Three arguments will be advanced that suggest all of the above is irrelevant. The first is that modern machines are so fast and memory is so cheap, that all of the above careful consideration is irrelevant.
This is silly—because the relationships are still there. All you’re doing is making more voluminous mistakes more rapidly.

The second argument seems more subtle. It goes: (a) We’re not worried about deletion anomalies because we don’t delete anything; (b) As for update anomalies, we make new documents, we don’t update old ones; and finally (c) insertion effectively means just updating the document description, so no worries, right?

Here’s the thing. The relationships are still there. Hiding them in documents and obfuscating things using metasyntactic legerdemain serves only to confuse. At some point you will still need to reconcile things—and that’s where the pain begins.

The third counter-argument concerns “AI” or machine learning.

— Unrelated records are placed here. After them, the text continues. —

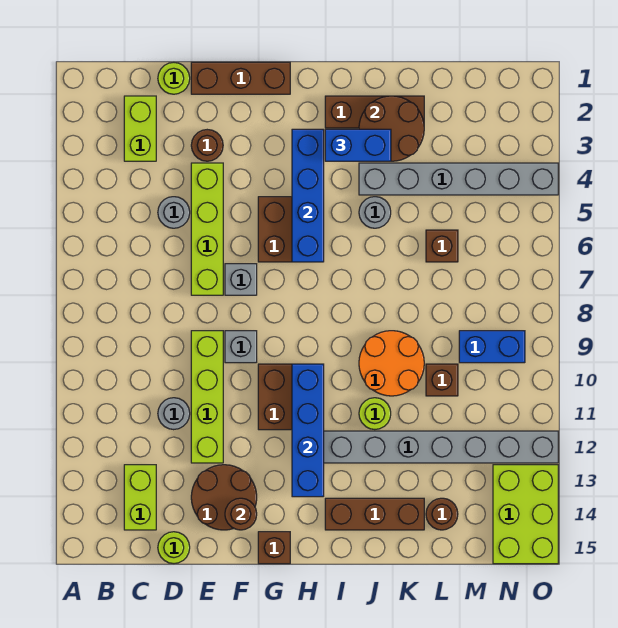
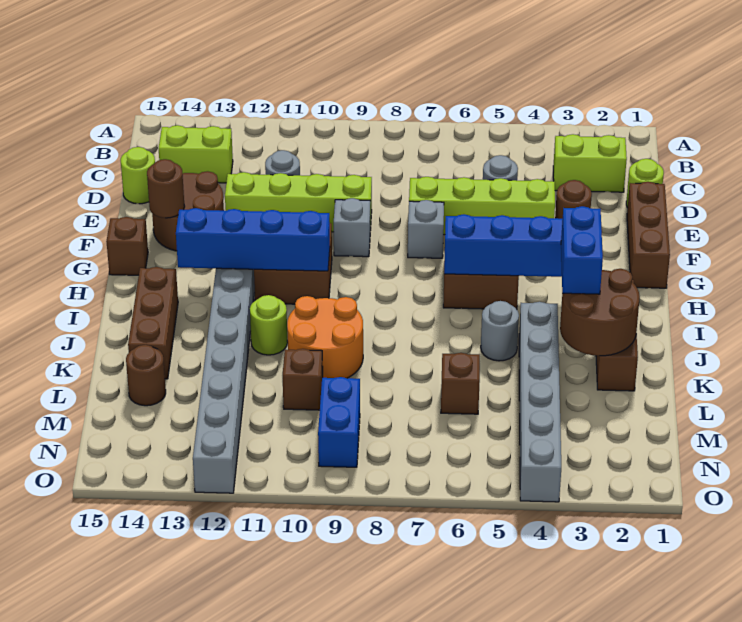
lime brick N13:O15 level 1 -> none

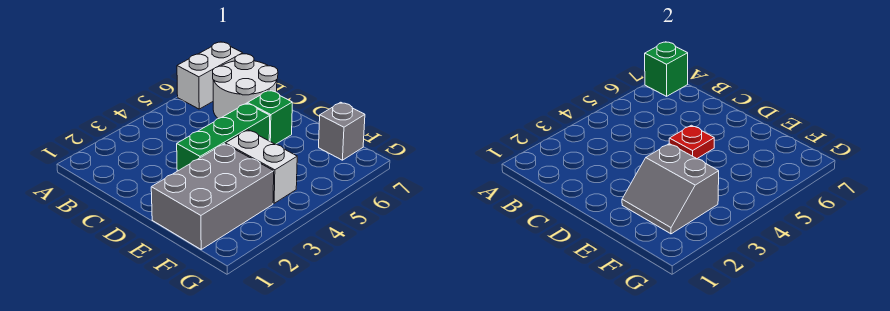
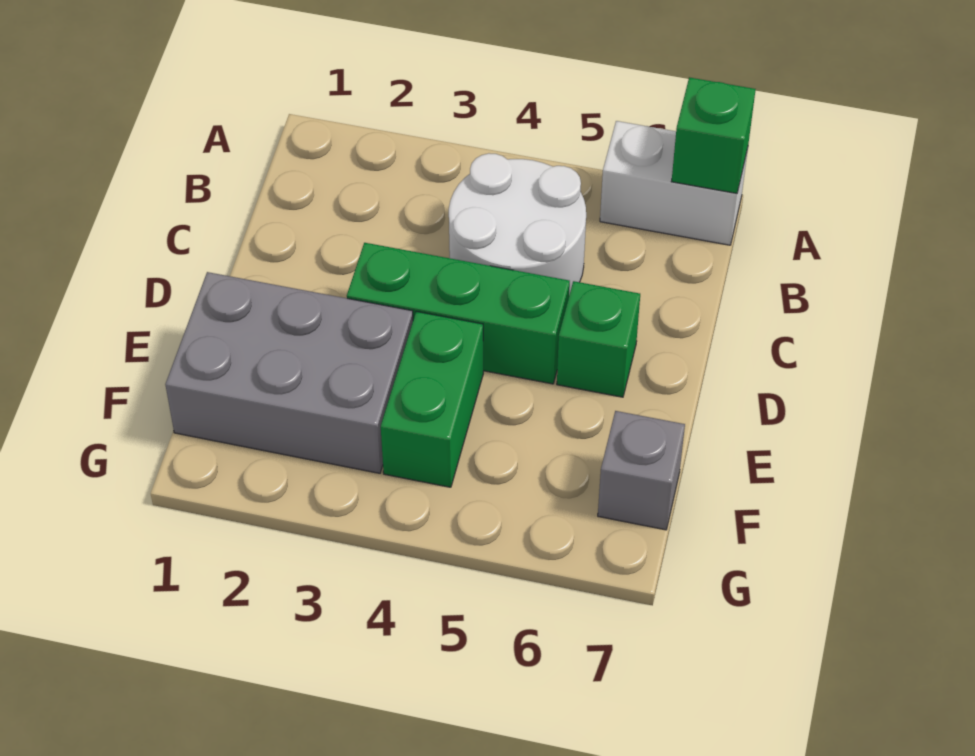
white round brick B6:C7 level 1 -> white round brick B4:C5 level 1
red plate D5 level 2 -> none
grey slope E2:F3 level 2 top 3 -> none
white brick E4:F4 level 1 -> green brick E4:F4 level 1

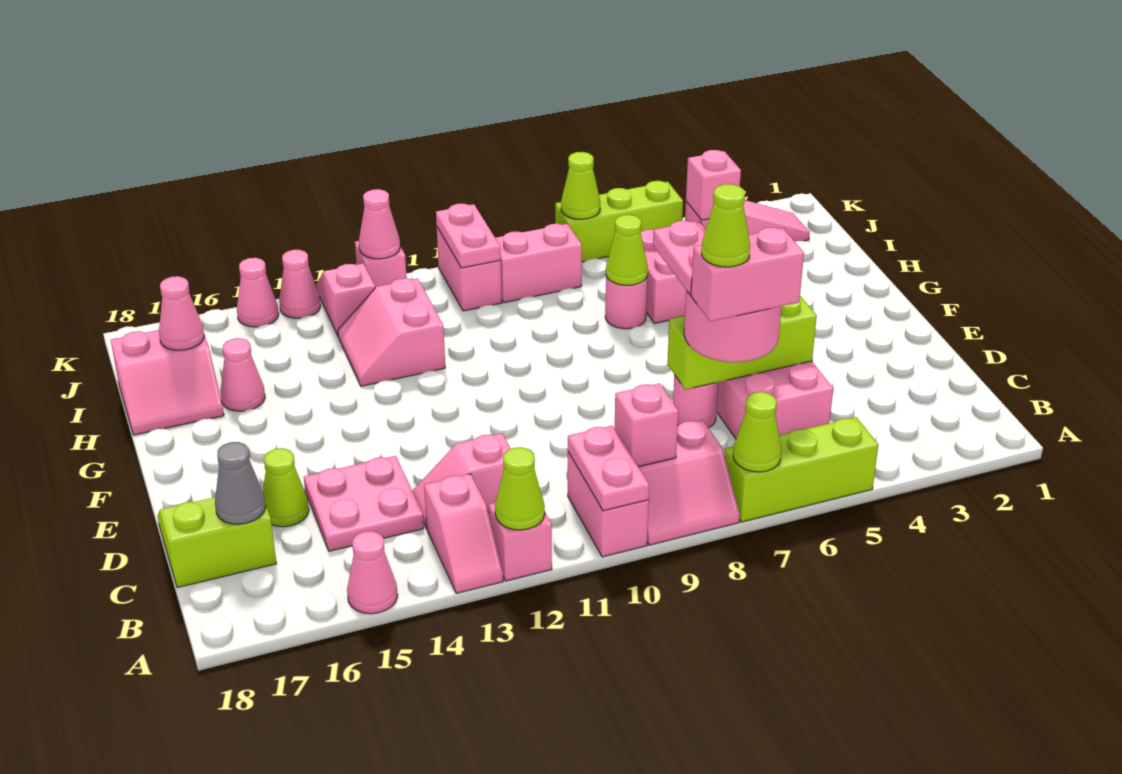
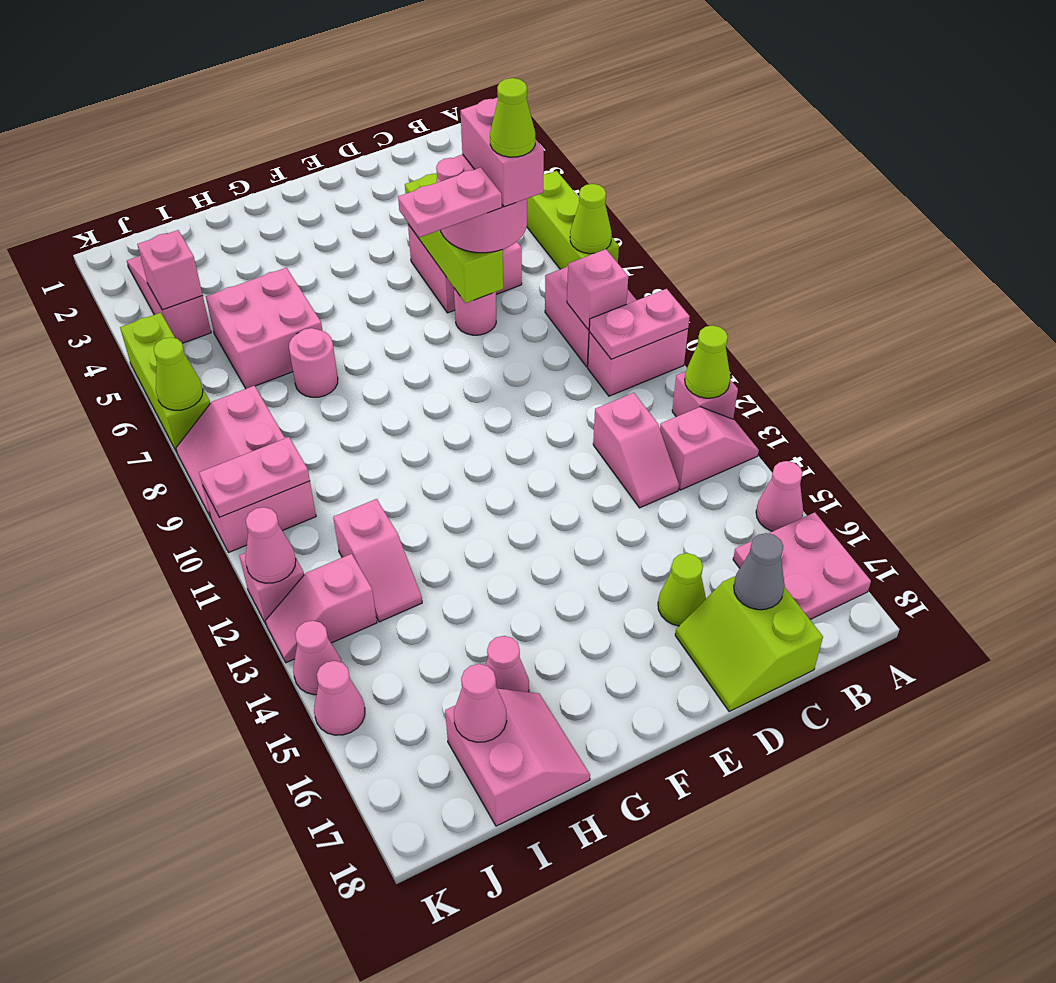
pink plate C14:D15 level 1 -> pink plate A16:B17 level 1
lime cone H7 level 2 -> none
pink slope H12:I13 level 1 top 12 -> pink slope I12:I13 level 1 top 12

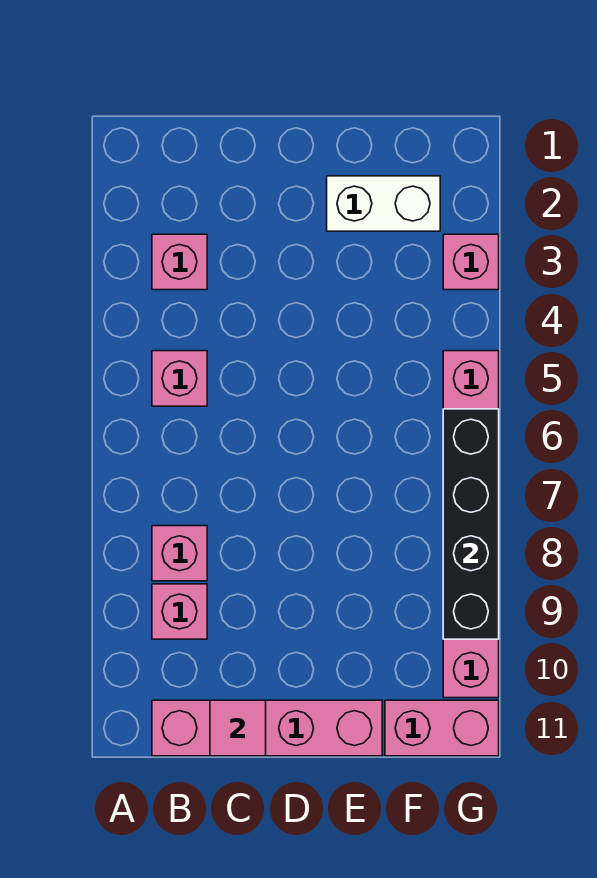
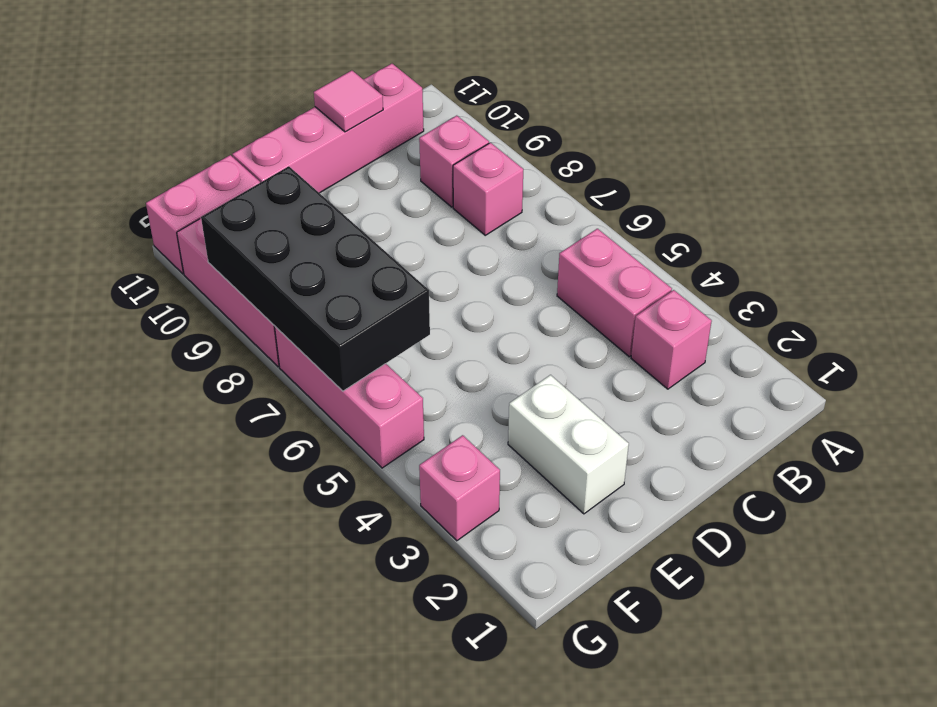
pink brick B5 level 1 -> pink brick B4:B5 level 1
white brick E2:F2 level 1 -> white brick E2:E3 level 1
black brick G6:G9 level 2 -> black brick F6:G9 level 2

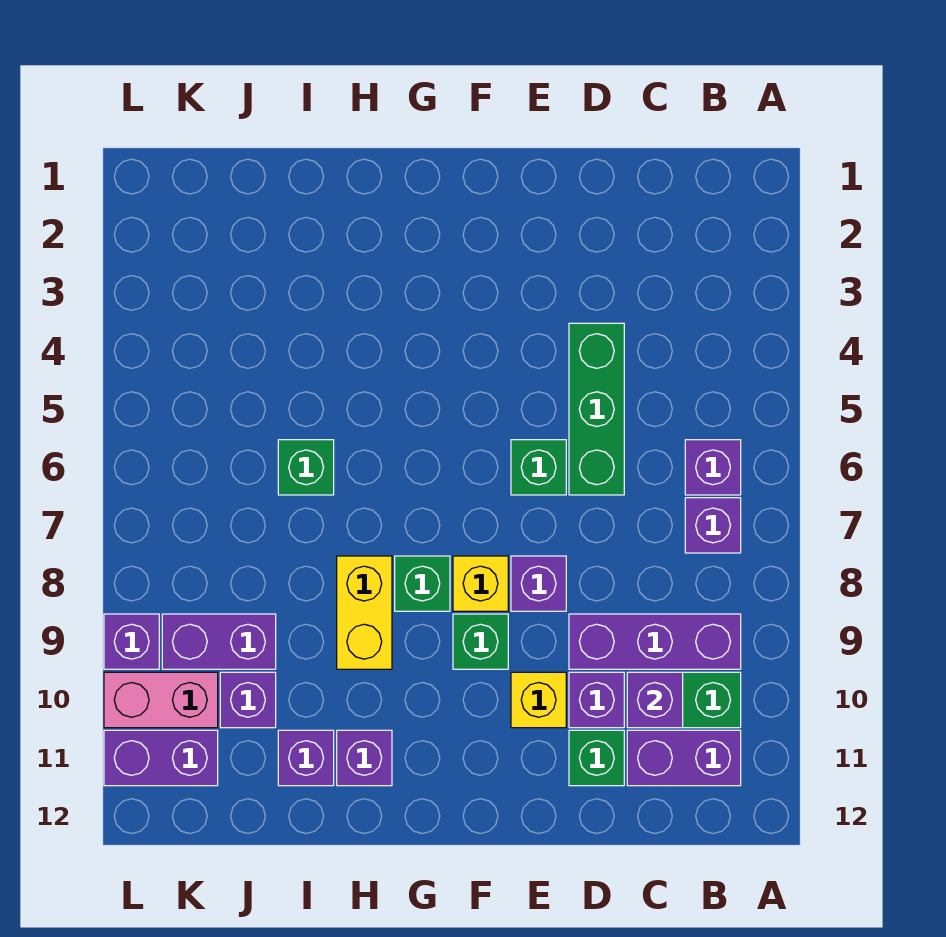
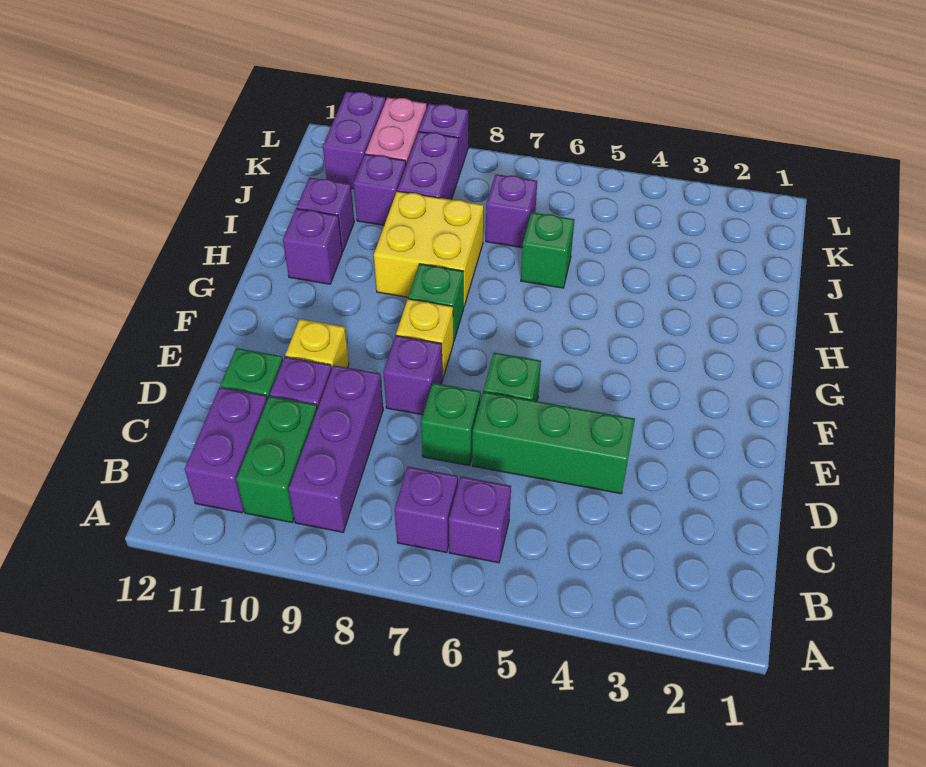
purple brick C10 level 2 -> purple brick J7 level 1
green brick F9 level 1 -> green brick D7 level 1
yellow brick H8:H9 level 1 -> yellow brick H8:I9 level 1

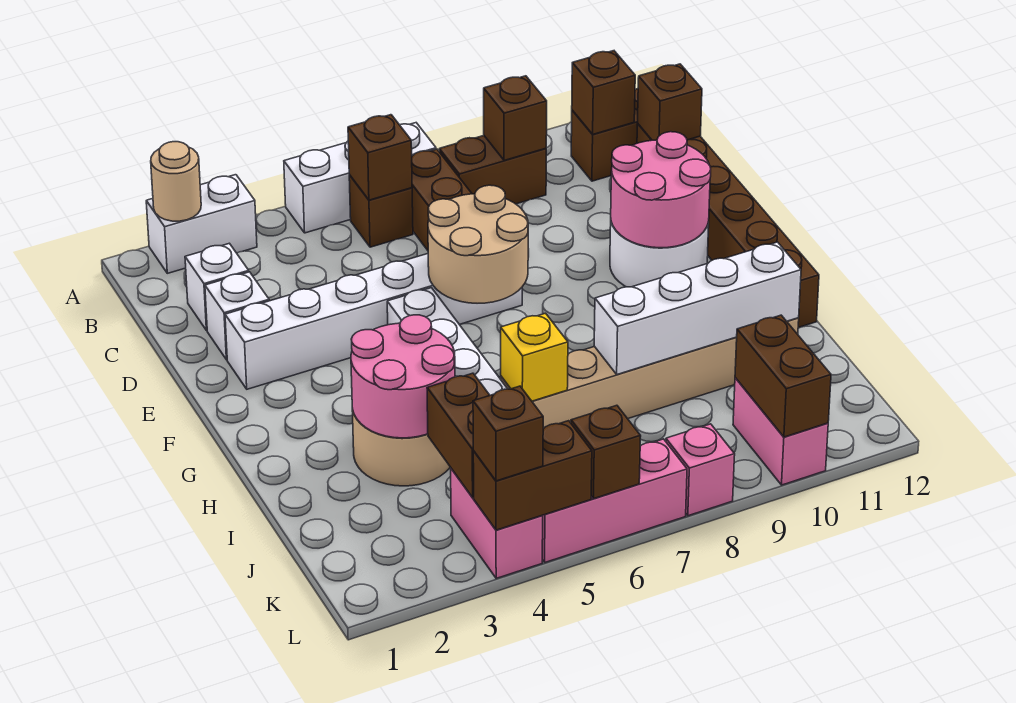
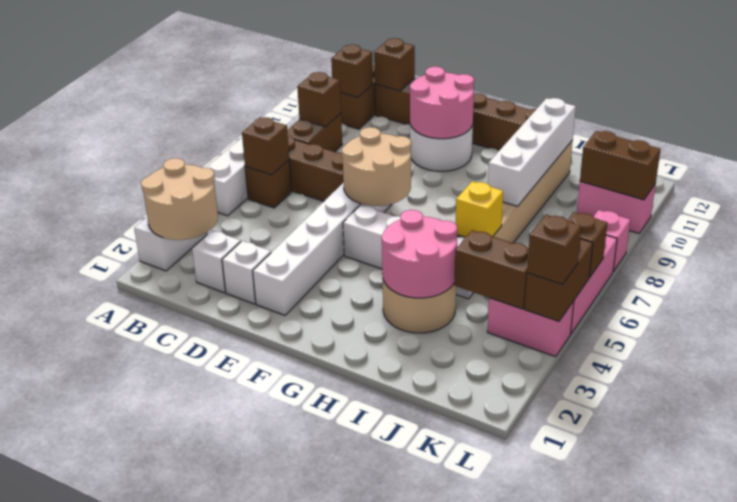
tan round brick A2 level 2 -> tan round brick A2:B3 level 2

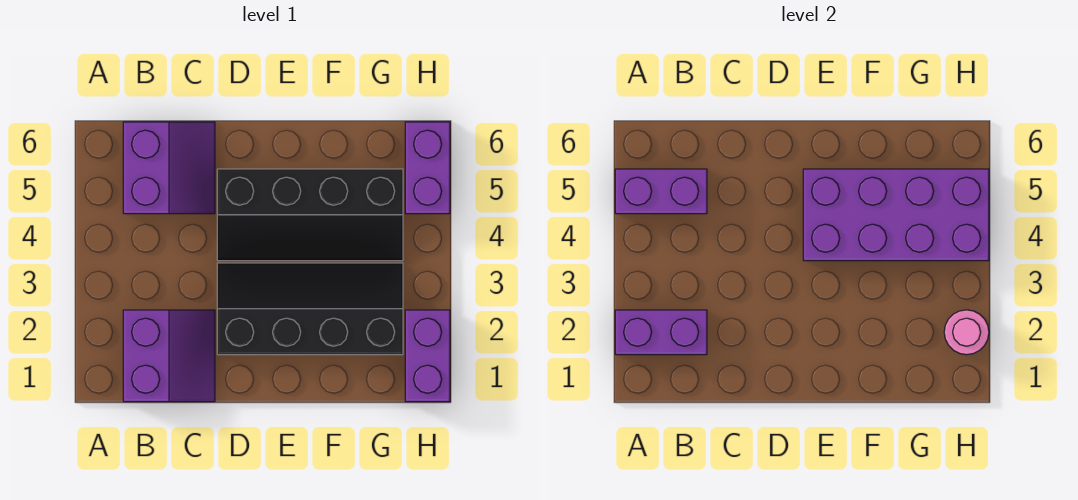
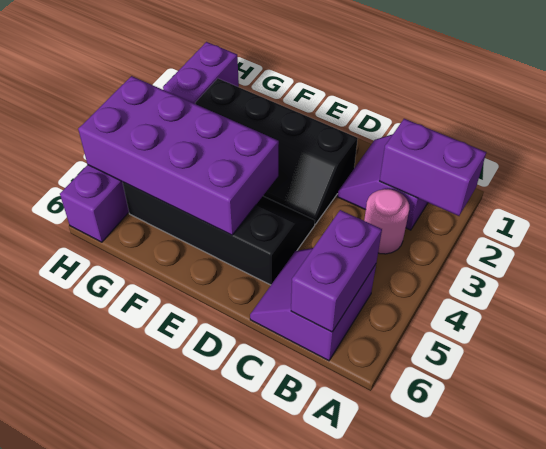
purple brick A5:B5 level 2 -> purple brick B5:B6 level 2
pink round brick H2 level 2 -> pink round brick B3 level 1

It runs like this. “We can amalgamate unstructured data in vast volumes—and then all we need do is apply some AI and all the relationships will materialise”. No problem.

Why is this argument unwise? (It is) Because ML works at the level of association. It has no internal model of causal associations, or indeed counterfactuals. So if you don’t encode these things, they won’t magically arise post hoc. (There are other issues but I won’t cover them here).

So what?

All of the above might seem irrelevant to clinical medicine. But consider some of the fundamental problems we currently have.

Clinicians are overloaded. A lot of this is digital overload.
Medical records—even digital ones—are often complex and poorly organised.
Computerisation often does not address defective medical workflow. At worst, we make the same errors more quickly.
Good clinical reasoning is built around causality. We don’t treat symptoms: we treat causes. We build complex, causal models and test these against reality. We explore counterfactuals.

A lot of our overload is repeatedly doing the same work—and re-working things we should not need to re-work. A lot of the disorder is because we haven’t imposed structure on the data we have. A lot of the workflow problems are because the right data aren’t in the right place at the right time; or because clinician A thought ‘this’ and clinician B thought ‘that’ and these thoughts were never reconciled. Taking relationships and clinical hypotheses and flattening them into ‘pure data’ often destroys the tuples we should be preserving.

The solution is often just—remarkably—normalization. Some smart people have realised that this is not confined to databases. In Estonia about 20 years ago, the authorities decided that their nascent computerisation of health care needed to be done right. They have indeed done remarkably well. How did they achieve this? They established a principle: that government agencies can legally ask for a given datum just once. This in turn forced government agencies to co-operate in at least three meaningful ways: robust communication, proper data association, and not allowing data to get out of synch.

In a word: normalization. Burnt into the system.

Dr Jo.

Greig · 21 April 2023 18:37

Many thanks, @DrJo

That’s a really good summary of normalisation, so thanks for sharing. To add several minor points, you have nicely demonstrated how the complexity of database design scales faster than the size of the database. Choices must be made, and denormalisation as a design choice prioritises table reads over table writes, which translates to the system working faster for most end-users.

This also illustrates what Digital & Data brings to the clinical informatics table—the knowledge to sustainably deliver at scale a performance computing experience. Decisions about database design dramatically impact end-user experience, which is the work of the data architect team. To @lara’s point, this is where the value of teamwork as clinicians have clinically relevant ideas but can’t scale, while the Data & Digital team can scale but doesn’t have the clinical insights. The wheels fall off when each does the other job because it is “easy”, and all you need to do is [insert Dunning-Kreuger level statement]. It is also where Clinical Informaticians are critical to literally bridge the two worlds that speak different languages.

Thanks again for taking the time to outline denormalisation.